26 Apr

The Natural History and Rate of Progression of Aortic Stenosis

The Natural History and Rate of Progression of Aortic StenosisSurgical therapy, although important and effective therapy for aortic stenosis, has its own inherent risks. In addition to operative morbidity and mortality, surgery in essence replaces one disease process with another. The burden of aortic stenosis is removed, but the patient is left with “prosthetic heart valve disease.” This latter disease is associated with a risk of thromboembolism, endocarditis, prosthetic valve failure, and hemorrhage if anticoagulation is required. On average, the risk of a serious prosthetic valve-related complication is estimated to be 1 to 2% per year. The challenge is to determine the inflection point at which surgical therapy will portend a better prognosis compared with medical therapy. To meet this challenge, one requires an accurate knowledge of the natural history of aortic stenosis treated medically vs the risks and long-term outcome of operative treatment. This review will summarize the natural history of aortic stenosis in terms of symptoms, mortality, and stenosis progression.

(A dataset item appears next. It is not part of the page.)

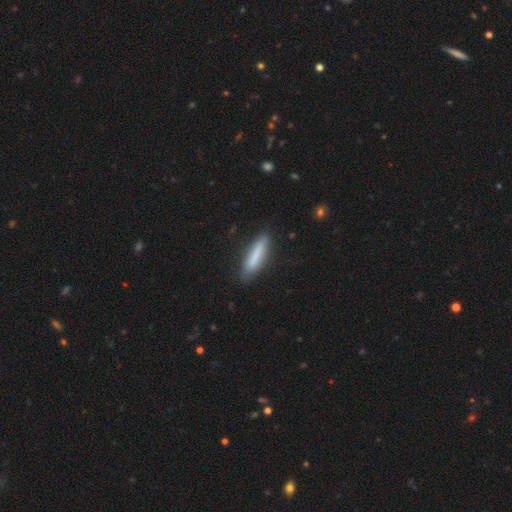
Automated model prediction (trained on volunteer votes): smooth-or-featured: smooth: 75% | featured or disk: 19% | star or artifact: 7%
  how-rounded: cigar-shaped: 82% | in between: 16% | round: 1%
  merging: none: 82% | minor disturbance: 13% | major disturbance: 3% | merger: 2%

The Natural History of Aortic Stenosis
Much of our understanding of the natural history of aortic stenosis is derived from clinical studies performed in the era prior to the development of cardiac catheterization and hence lacks hemodynamic information. In studies done subsequent to our ability to derive invasive hemodynamic data and replace valves, the clinical course of aortic stenosis was often interrupted by valve replacement. As a result, our view of the natural history of aortic stenosis is largely retrospective, introducing inherent biases to patient selection into these studies. Over time, the primary etiology of aortic stenosis has changed from rheumatic to senile degeneration and calcification and our patient population is older and has more associated coronary artery disease. Thus, the external validity (patient generalizability) of earlier studies must be questioned.